Enseignement supérieur Wifi saturé à Lyon 3 : pas de mesures de filtrage envisagées

34 % de la bande passante de l’université était utilisée pour accéder à Facebook, dans la journée du 8 février. Photo d’illustration Claude ESSERTEL
34 % de la bande passante de l’université était utilisée pour accéder à Facebook, dans la journée du 8 février. Photo d’illustration Claude ESSERTEL

Plus d’un tiers des utilisateurs du wifi de l’université Jean-Moulin Lyon 3 étaient connectés à Facebook dans la journée du 8 février. 10 % surfaient sur Netflix. 8 % étaient sur Snapchat et tout autant sur Youtube, selon des analyses effectuées ce jour-là sur la bande passante par l’université Lyon 3 elle-même. Toutes ces applications sont en tout cas bien éloignées des ressources universitaires traditionnelles.

Les étudiants ont donc reçu ce message de la part de l’université : « Chers étudiants, nous constatons depuis quelque temps une saturation importante sur le réseau wifi. Une analyse plus poussée des flux montre que la bande passante est utilisée massivement à destination d’applications externes […] et très marginalement vers les ressources universitaires. »

Dépassée, la charte informatique ?

Yves Condemine, vice-président de Lyon 3 en charge de la stratégie numérique, confirme que ces analyses de la bande passante ont été réalisées sur les deux sites de Lyon 3, la Manufacture des tabacs et les quais du Rhône.

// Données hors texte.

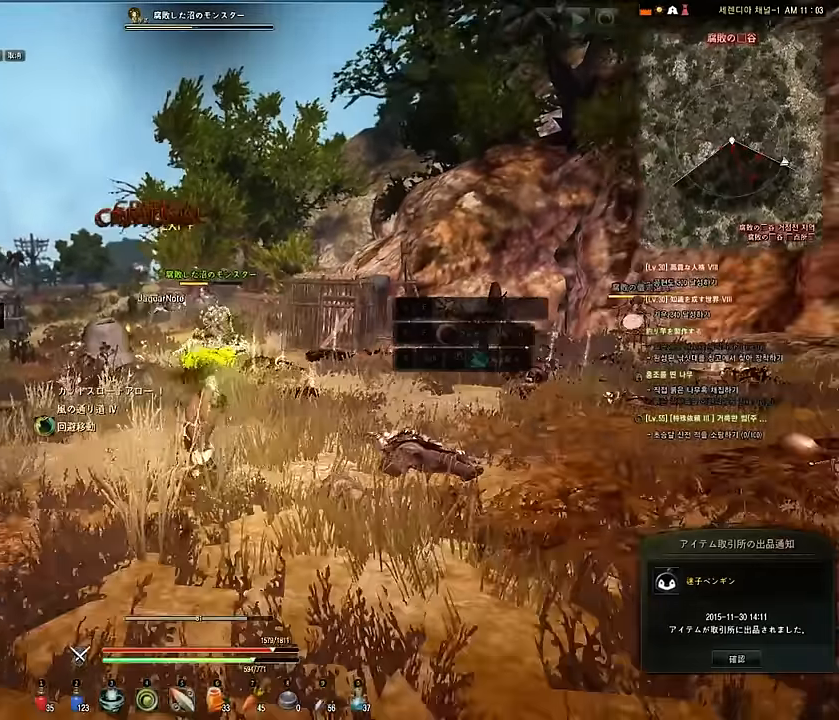
{"keys": ["e", "s", "shift"], "mouse": ["left"], "events": [[150, "mouse_right", "up"], [183, "mouse_left", "up"], [200, "shift", "up"], [350, "s", "down"], [383, "e", "down"], [467, "mouse_left", "down"], [467, "shift", "down"]]}
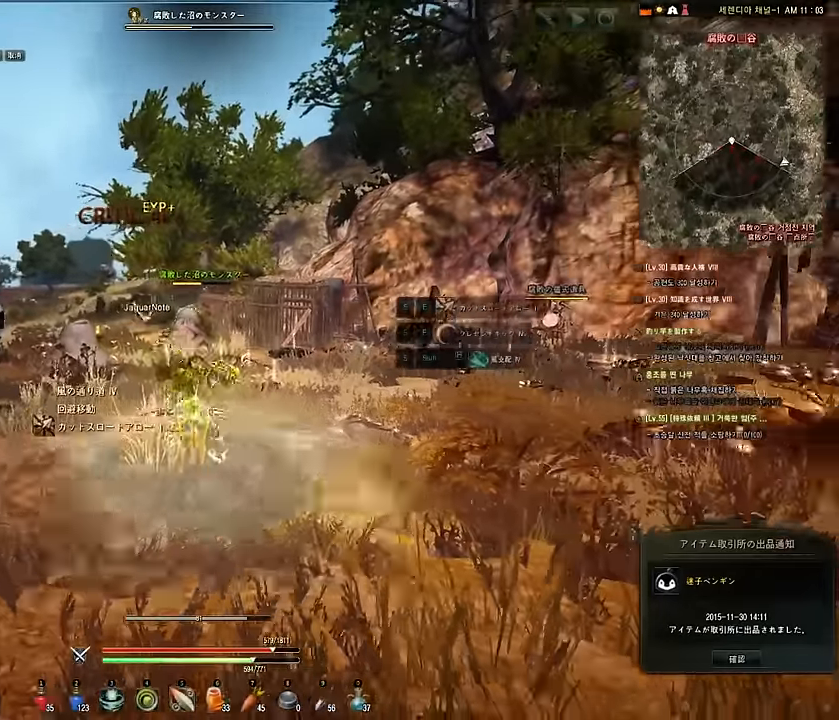
{"keys": ["shift"], "mouse": [], "events": [[17, "mouse_right", "down"], [50, "s", "up"], [67, "e", "up"], [450, "mouse_right", "up"], [483, "mouse_left", "up"]]}
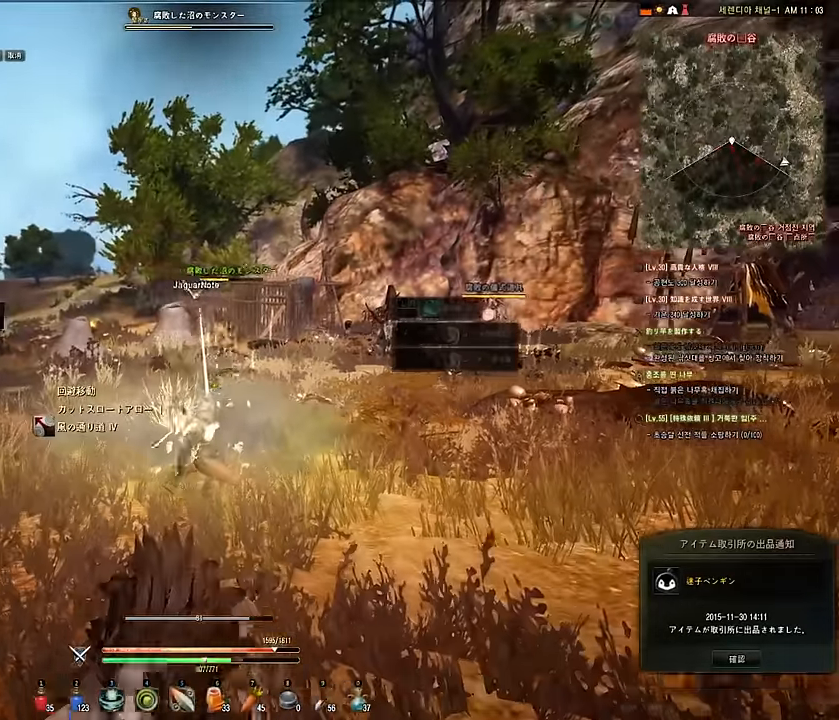
{"keys": ["shift"], "mouse": ["left", "right"], "events": [[33, "shift", "up"], [167, "s", "down"], [200, "e", "down"], [267, "shift", "down"], [317, "mouse_left", "down"], [350, "mouse_right", "down"], [400, "e", "up"], [400, "s", "up"]]}
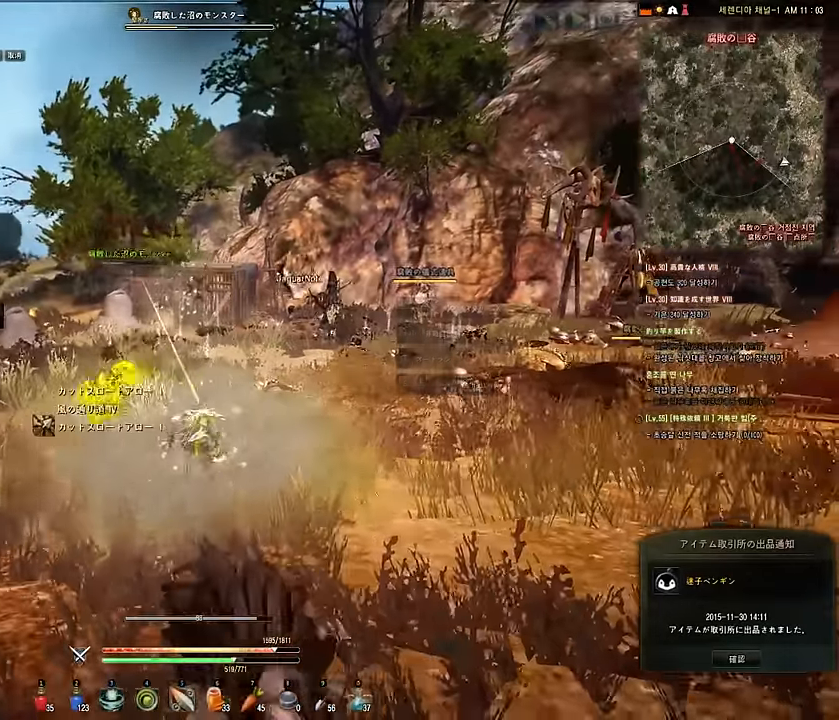
{"keys": [], "mouse": [], "events": [[450, "mouse_right", "up"], [450, "shift", "up"], [467, "mouse_left", "up"]]}
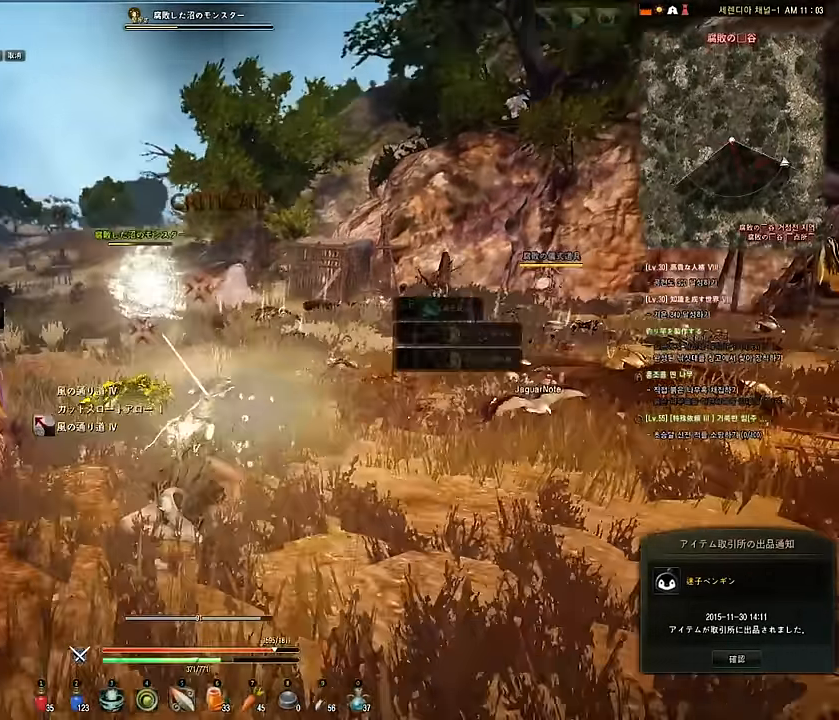
{"keys": ["e", "s", "shift"], "mouse": ["left", "right"], "events": [[267, "s", "down"], [317, "e", "down"], [317, "mouse_right", "down"], [333, "mouse_left", "down"], [367, "shift", "down"]]}
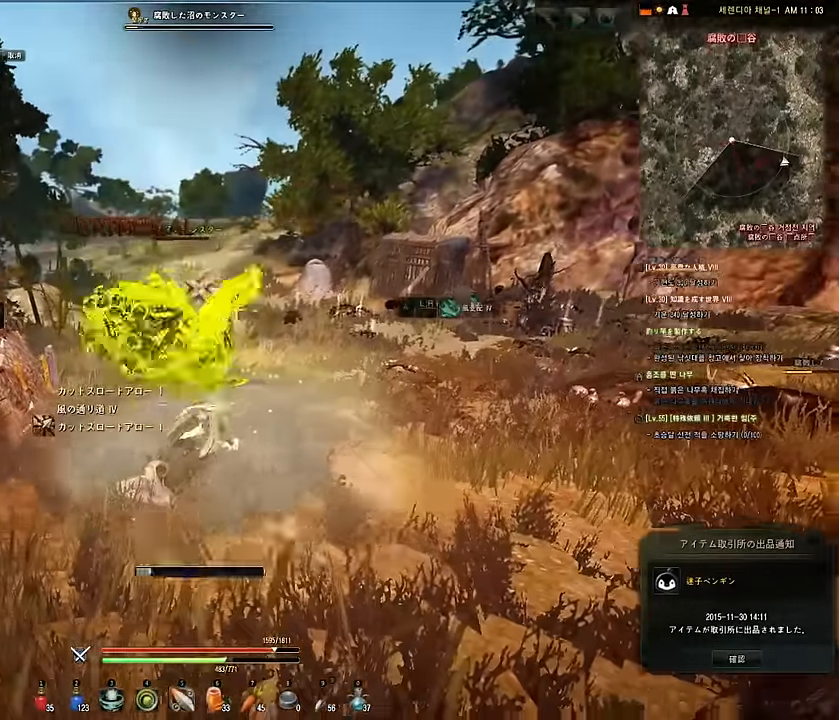
{"keys": [], "mouse": [], "events": [[17, "e", "up"], [17, "s", "up"], [450, "mouse_left", "up"], [450, "mouse_right", "up"], [467, "shift", "up"]]}
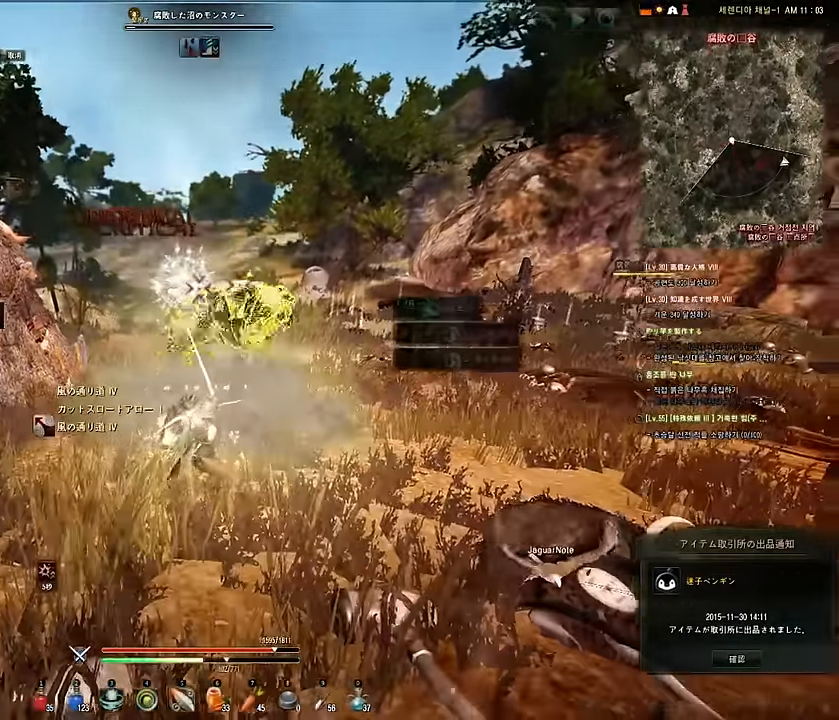
{"keys": ["a", "w"], "mouse": [], "events": [[50, "w", "down"], [283, "a", "down"]]}
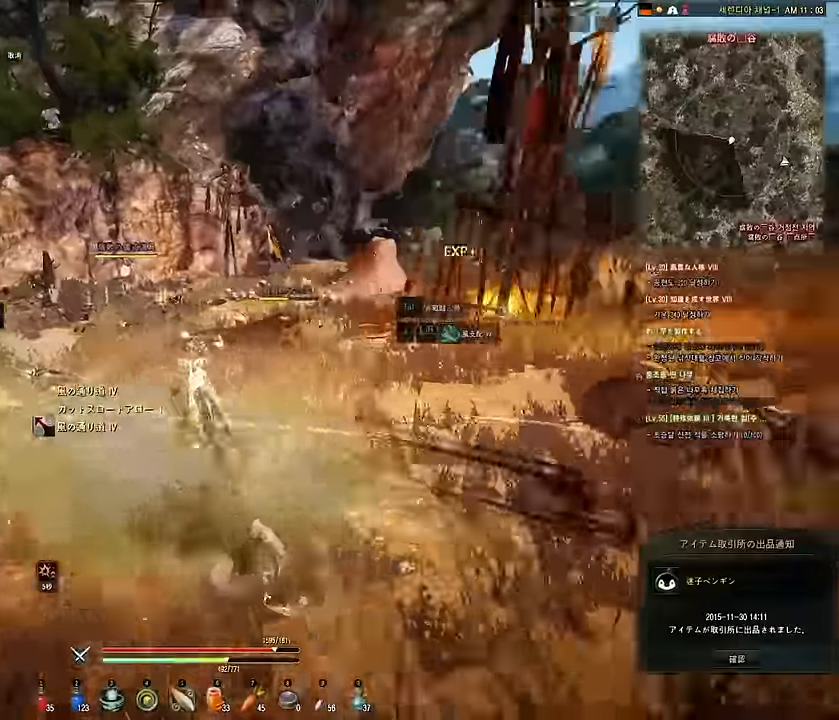
{"keys": ["a", "w"], "mouse": [], "events": []}
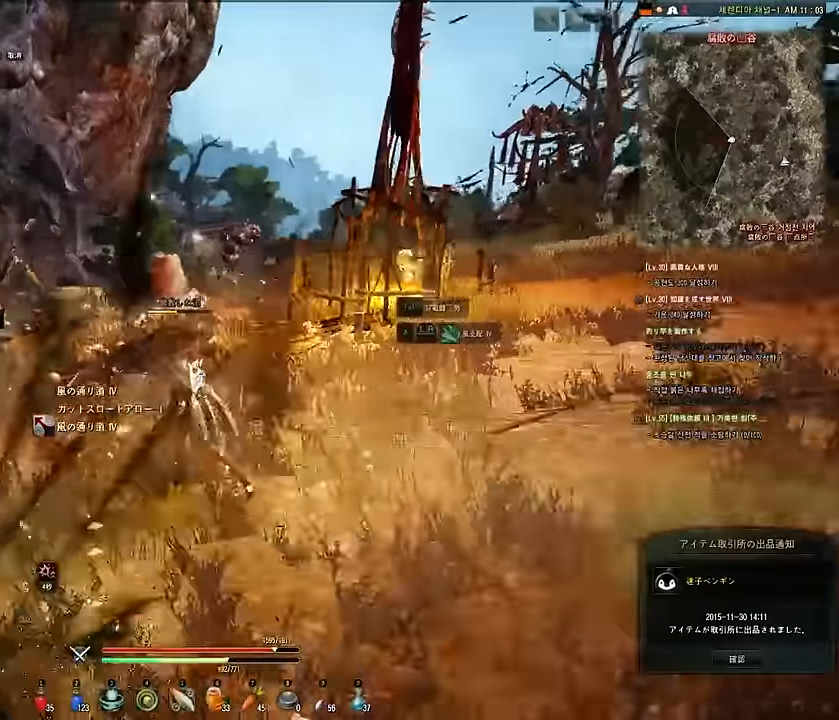
{"keys": ["a", "w"], "mouse": [], "events": []}
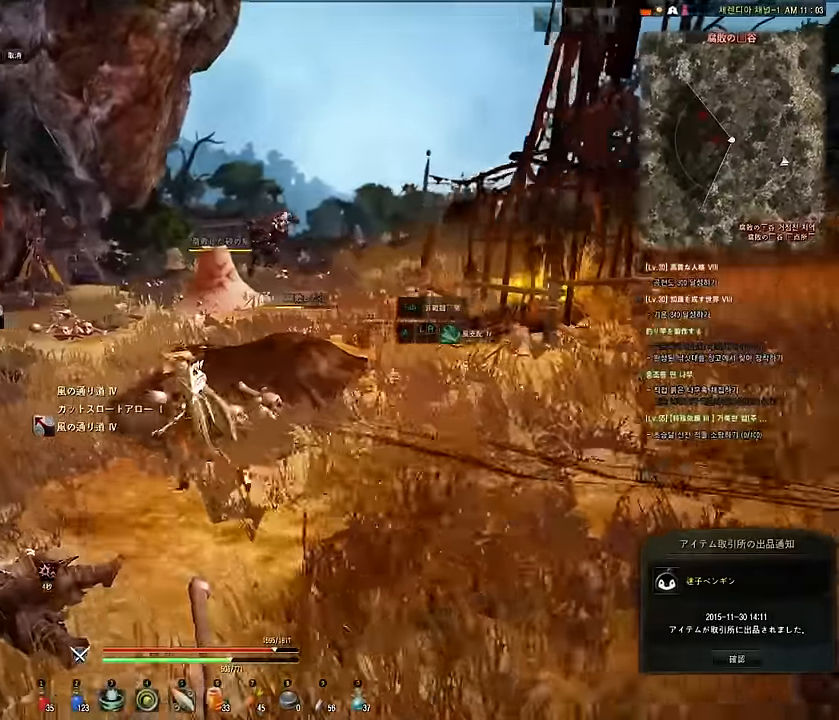
{"keys": ["a", "w"], "mouse": [], "events": []}
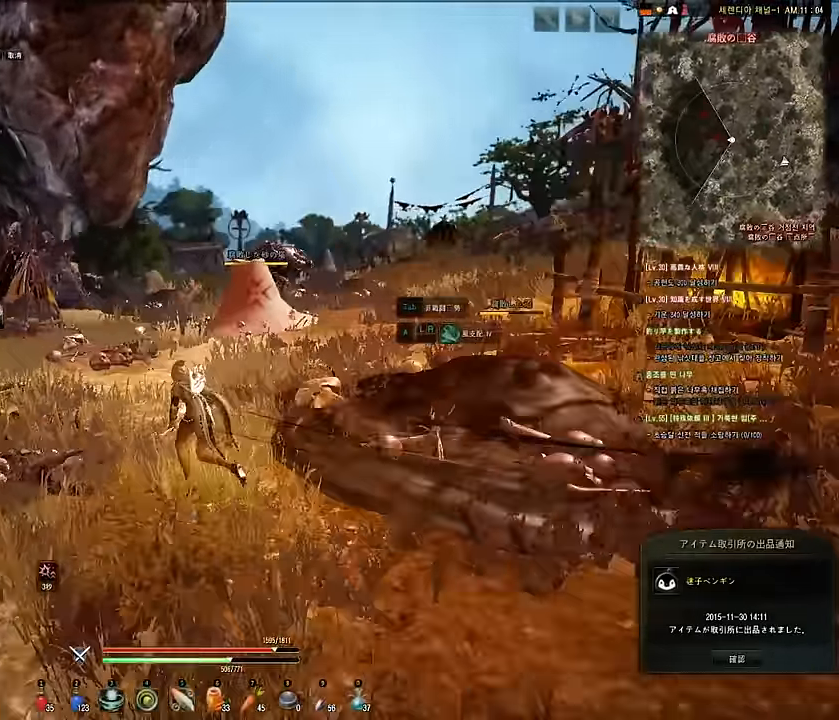
{"keys": ["a"], "mouse": [], "events": [[483, "w", "up"]]}
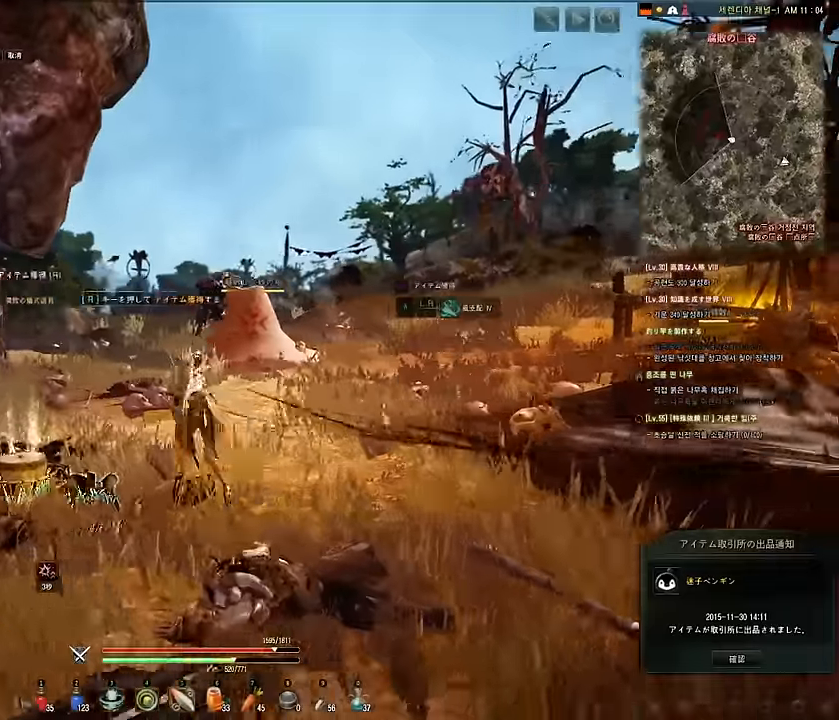
{"keys": ["s"], "mouse": [], "events": [[150, "s", "down"], [217, "a", "up"]]}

Il souhaite cependant clarifier la position de la présidence : « Cela ne nous dérange pas, en soi, que les étudiants consultent des applications extérieures. Mais il faut préciser qu’en un an, le nombre d’appareils connectés sur notre wifi a été multiplié par 4, ce qui nous amène à 6 000 connexions. Le problème ce n’est pas tant le pourcentage de gens qui se connectent à Facebook que l’explosion de la bande passante. Pour prendre une image, il y a un problème d’entonnoir. Si on ajoute des bornes wifi, comme on nous le suggère, cela va augmenter le côté large de l’entonnoir, mais pas la sortie, qui reste la même. »

Il rappelle que la charte informatique, signée par les étudiants, limite l’usage des ressources personnelles.

Seule solution, si le problème perdure : limiter l’accès à certaines ressources en limitant la bande passante. Mais Yves Condemine se veut rassurant : «Pour l’instant on n’en est pas à envisager le filtrage. D’autant plus qu’Internet est un moyen d’accès à la connaissance et un outil pédagogique.»